My laptop went into hospice care last week. It's an essential tool for my writing career, and I was terrified that it would die at the most inconvenient moment. So I replaced it.
I exaggerate, of course. A computer isn’t an essential tool.
Shakespeare wrote with pen and ink and Hemingway used an old-fashioned
typewriter, yet they both managed to produce master works that are still
selling today. And when I’m away from my computer, I use pen and ink, too. So a
working laptop isn’t a necessity.
But it is a huge convenience.
Typewriters were the technological preference of most
individuals when I was in college. They were imperfect time-savers. To make
corrections, I used an eraser, whiteout, or correction tape. Not very professional
looking. So I had two alternatives: (1) hire someone else to type my papers or
(2) type each page until it came out error-free. I was too cheap (or too poor)

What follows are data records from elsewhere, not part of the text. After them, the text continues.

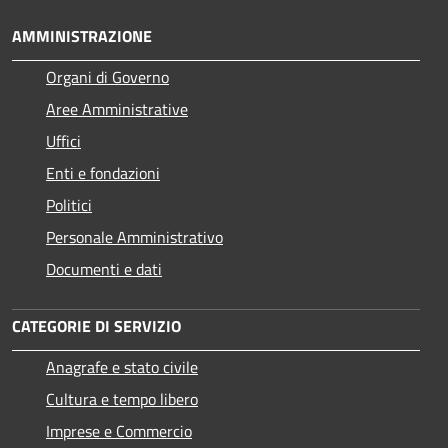
AMMINISTRAZIONE
Organi di Governo
Aree Amministrative
Uffici
Enti e fondazioni
Politici
Personale Amministrativo
Documenti e dati
CATEGORIE DI SERVIZIO
Anagrafe e stato civile
Cultura e tempo libero
Imprese e Commercio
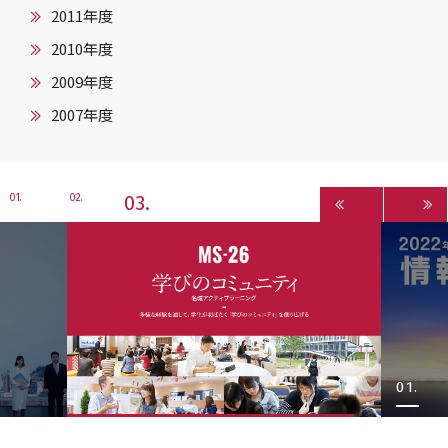
2011年度
2010年度
2009年度
2007年度
3
1
2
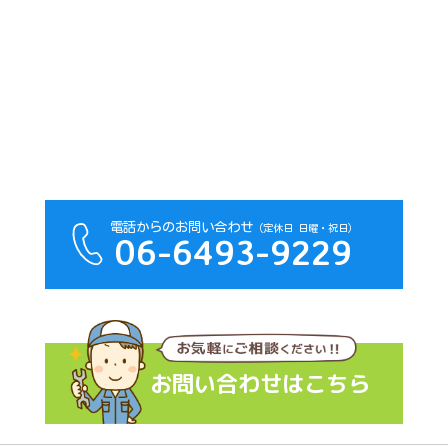
電話からのお問い合わせ
（定休日 日曜・祝日）
06-6493-9229
お問い合わせはこちら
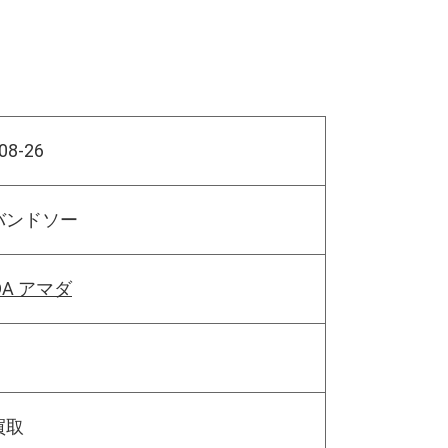
08-26
バンドソー
DA アマダ
買取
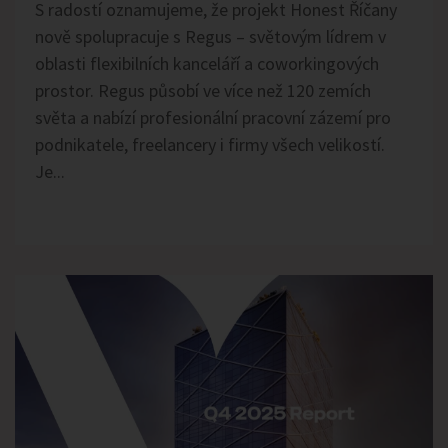
S radostí oznamujeme, že projekt Honest Říčany
nově spolupracuje s Regus – světovým lídrem v
oblasti flexibilních kanceláří a coworkingových
prostor. Regus působí ve více než 120 zemích
světa a nabízí profesionální pracovní zázemí pro
podnikatele, freelancery i firmy všech velikostí.
Je...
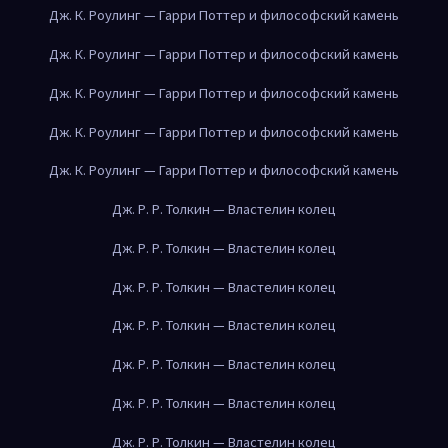
Дж. К. Роулинг — Гарри Поттер и философский камень
Дж. К. Роулинг — Гарри Поттер и философский камень
Дж. К. Роулинг — Гарри Поттер и философский камень
Дж. К. Роулинг — Гарри Поттер и философский камень
Дж. К. Роулинг — Гарри Поттер и философский камень
Дж. Р. Р. Толкин — Властелин колец
Дж. Р. Р. Толкин — Властелин колец
Дж. Р. Р. Толкин — Властелин колец
Дж. Р. Р. Толкин — Властелин колец
Дж. Р. Р. Толкин — Властелин колец
Дж. Р. Р. Толкин — Властелин колец
Дж. Р. Р. Толкин — Властелин колец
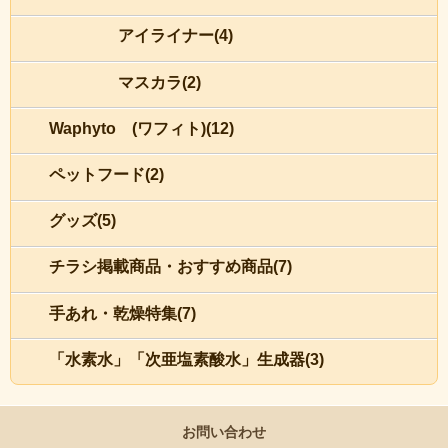
アイライナー(4)
マスカラ(2)
Waphyto (ワフィト)(12)
ペットフード(2)
グッズ(5)
チラシ掲載商品・おすすめ商品(7)
手あれ・乾燥特集(7)
「水素水」「次亜塩素酸水」生成器(3)
お問い合わせ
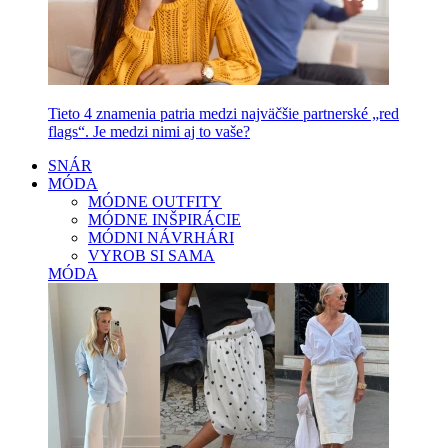
Tieto 4 znamenia patria medzi najväčšie partnerské „red
flags“. Je medzi nimi aj to vaše?
SNÁR
MÓDA
MÓDNE OUTFITY
MÓDNE INŠPIRÁCIE
MÓDNI NÁVRHÁRI
VYROB SI SAMA
MÓDA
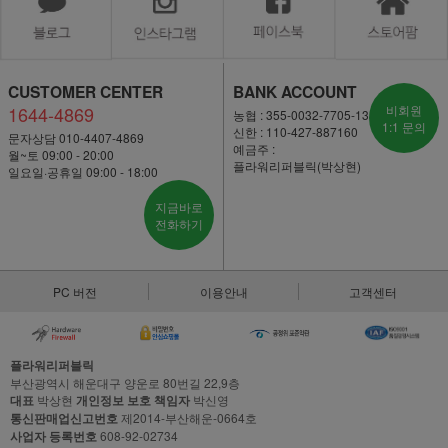
CUSTOMER CENTER
BANK ACCOUNT
1644-4869
비회원
농협 : 355-0032-7705-13
1:1 문의
신한 : 110-427-887160
문자상담 010-4407-4869
예금주 :
월~토 09:00 - 20:00
플라워리퍼블릭(박상현)
일요일·공휴일 09:00 - 18:00
지금바로
전화하기
PC 버전
이용안내
고객센터
플라워리퍼블릭
부산광역시 해운대구 양운로 80번길 22,9층
대표
박상현
개인정보 보호 책임자
박신영
통신판매업신고번호
제2014-부산해운-0664호
사업자 등록번호
608-92-02734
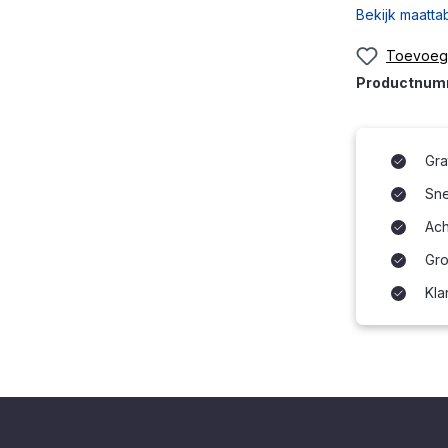
Bekijk maatta
Toevoege
Productnu
Gra
Snel
Ach
Gro
Kla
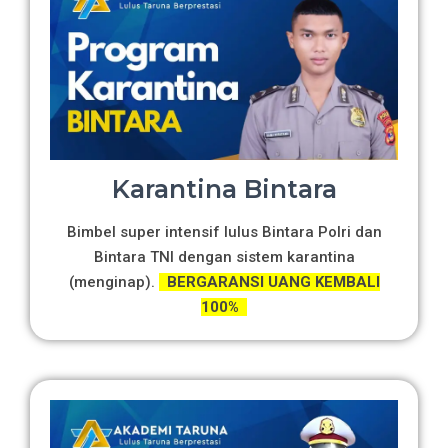
Karantina Bintara
Bimbel super intensif lulus Bintara Polri dan
Bintara TNI dengan sistem karantina
(menginap).
BERGARANSI UANG KEMBALI
100%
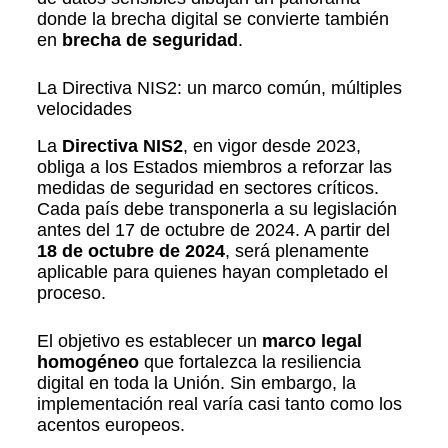
donde la brecha digital se convierte también
en
brecha de seguridad
.
La Directiva NIS2: un marco común, múltiples
velocidades
La
Directiva NIS2
, en vigor desde 2023,
obliga a los Estados miembros a reforzar las
medidas de seguridad en sectores críticos.
Cada país debe transponerla a su legislación
antes del
17 de octubre de 2024
. A partir del
18 de octubre de 2024
, será plenamente
aplicable para quienes hayan completado el
proceso.
El objetivo es establecer un
marco legal
homogéneo
que fortalezca la resiliencia
digital en toda la Unión. Sin embargo, la
implementación real varía casi tanto como los
acentos europeos.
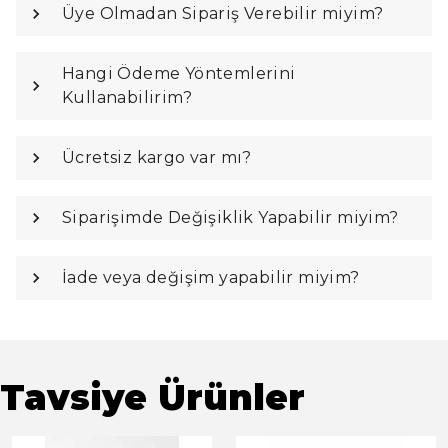
Üye Olmadan Sipariş Verebilir miyim?
Hangi Ödeme Yöntemlerini
Kullanabilirim?
Ücretsiz kargo var mı?
Siparişimde Değişiklik Yapabilir miyim?
İade veya değişim yapabilir miyim?
Tavsiye Ürünler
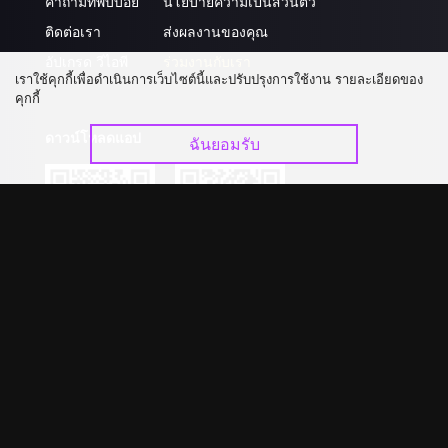
คำถามที่พบบ่อย
นโยบายความเป็นส่วนตัว
ติดต่อเรา
ส่งผลงานของคุณ
อัปเกรด วีไอพี
ร่วมงานกับเรา
เราใช้คุกกี้เพื่อดำเนินการเว็บไซต์นี้และปรับปรุงการใช้งาน รายละเอียดของ
คุกกี้
ดาวน์โหลดแอป
ฉันยอมรับ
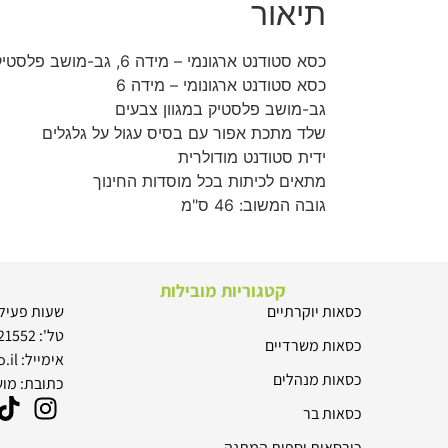
תיאור
כסא סטודנט ארגונמי – מידה 6, גב-מושב פלסטיק, שלד מתכת עם בסיס עגול על גלגלים, ידית מודולרית
כסא סטודנט ארגונומי – מידה 6
גב-מושב פלסטיק במגוון צבעים
שלד מתכת אפור עם בסיס עגול על גלגלים
ידית סטודנט מודולרית
מתאים לכיתות בכל מוסדות החינוך
גובה המשוב: 46 ס"מ
קטגוריות מובילות
כסאות יוקרתיים
שעות פעילות: 8:00 –
טל': 052-8321552
כסאות משרדיים
אימייל: tal@fuchair.co.il
כסאות מנהלים
כתובת: מוש
כסאות בר
כורסאות וספות המתנה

to do the first, so I chose the time-consuming second option.
Then there was that back-up copy. Before the invention of
carbon paper, it was done manually. I used carbon paper, but that had its
problems, too. Correcting the copy was a messy job that often left an
unreadable blob where the error had been. Thank goodness for the invention of
the photocopy machine.
I’m sure it was even worse in Shakespeare’s time. Imagine
re-copying everything in long hand.
Now the computer saves our changes and spits out back-up copies in seconds. Sometimes it even makes changes automatically—whether
we want them or not. (I’m a big fan of turning off most of the auto-correct
options.)
In my 30 or 40 years of computer ownership, I’ve progressed
from DOS to various versions of Windows, including Vista, XP, and, most
recently, Windows 7. Now I have to get used to Windows 8.
New technologies can be daunting, and we have to be careful
not to rely on them. But I can’t imagine going back to my typewriter days.